Exercise text ::
########
Leading by this superstitious social trend, tens of thousands of mothers across China are keen to have a child in the auspicious Year of the Horse, rather than in the "unlucky" Year of the Sheep that will start on Feb 19, 2015.

As a result, hospitals, especially in metropolises like Beijing and Shanghai, reported wild overcrowding with pregnant women, making it extremely difficult for them to find a place to give birth.

The number of babies born so far in 2014 has increased nearly 30 percent compared to the same period in 2013, Ba Hua, professor of obstetrics and gynecology with People's Hospital of Liaoning province, told Liaoning Daily.

Weihai Evening News had a similar report that, through October of this year, more than 240 babies were born each month at People's Hospital in Rongcheng city, which is double the number of that in 2013, overworking the medical staff.

Lanzhou is going to embrace a baby boom at the end of 2014, but the wards have already been overcrowded of pregnant women, Lanzhou Morning Post reported.

Journalist from Qi Lu Evening News surveyed a random sampling recently at Maternal and Child Health Hospital and Mining Bureau Hospital in Zaozhuang city of East China's Shangdong province. It showed that 18 out of 25 expectant mothers would like to have their child by cesarean delivery before the arrival of the Year of the Sheep.

Similar news reports can also be easily found in other cities around the country.

Famous people born in the Year of the Sheep

Li Shimin, born in 559 and known as the Emperor Taizong of the Tang Dynasty, was one of the greatest emperors in Chinese history.

Mo Yan, born in 1955, is a famous Chinese author and China's first Nobel laureate in literature.
########
Collected material ::

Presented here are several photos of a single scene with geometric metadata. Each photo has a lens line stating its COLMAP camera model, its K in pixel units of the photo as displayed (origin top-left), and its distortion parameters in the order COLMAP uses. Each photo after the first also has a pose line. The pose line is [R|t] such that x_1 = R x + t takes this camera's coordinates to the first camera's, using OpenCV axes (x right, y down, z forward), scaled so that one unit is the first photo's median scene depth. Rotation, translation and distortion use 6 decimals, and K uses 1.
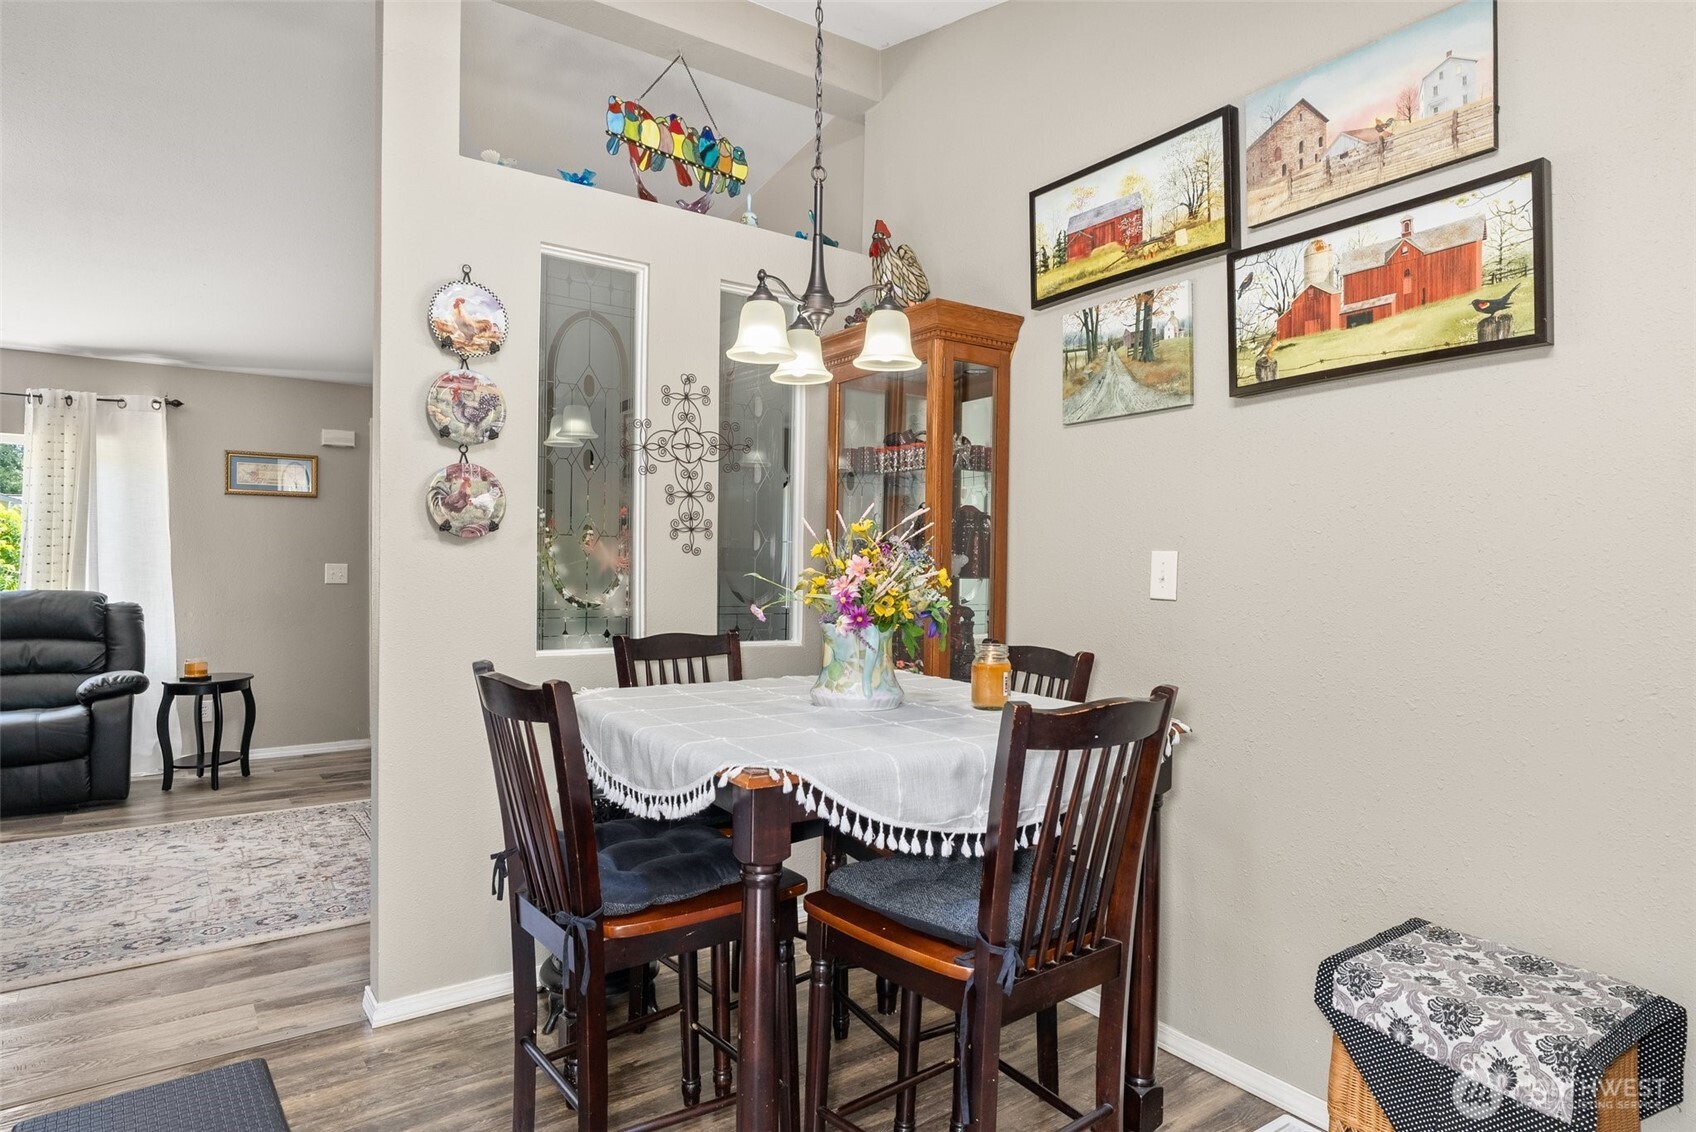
########
Required work ::
**A)** According to the text about China's Year of the Horse baby boom, by how much has the number of babies born so far in 2014 increased compared to the same period in 2013?
**B)** Continue the text about China's Year of the Horse baby boom, picking up after its final sentence.

Results ::
**A)** It has increased by nearly 30 percent.

**B)**
Celebrities like Chen Daoming (1955), Chow Yun-fat (1955), Liu Xiaoqing (1955), Jay Chou (1979), and Zhang Ziyi (1979) were born in the Year of the Sheep.

What they say

Gu Jun,professor of social science with Shanghai University, said that it's unscientific to connect people's fate to their year of birth. Meanwhile, flocking to have babies in the same year not only exhausts hospital resources and causes inconvenience to pregnant women, it also arouses other social problems. These include fiercer competition for good schools, colleges, and employment for the children born in that year.

Liu Ciyuan, a researcher at the National Time Service Center of the Chinese Academy of Science, said that it makes no sense, and a man's fortune is in his own hands, which has nothing to do with birth signs.

Netizen "ren jian si yue tian 525" comments: the birth sign only refers to a particular year and how come so many people believe in the superstition. I was born in the Year of the Sheep, so was my boyfriend and the actress Gao Yuanyuan. How wonderful it is!

Netizen "chunfengshili-buruni" comments: I was born in the Year of the Sheep, so were my peers. The view has no scientific foundation; otherwise all the people born in the Year of the Sheep wouldn't live. Moreover, those miserable people cannot be all born in the Year of the Sheep?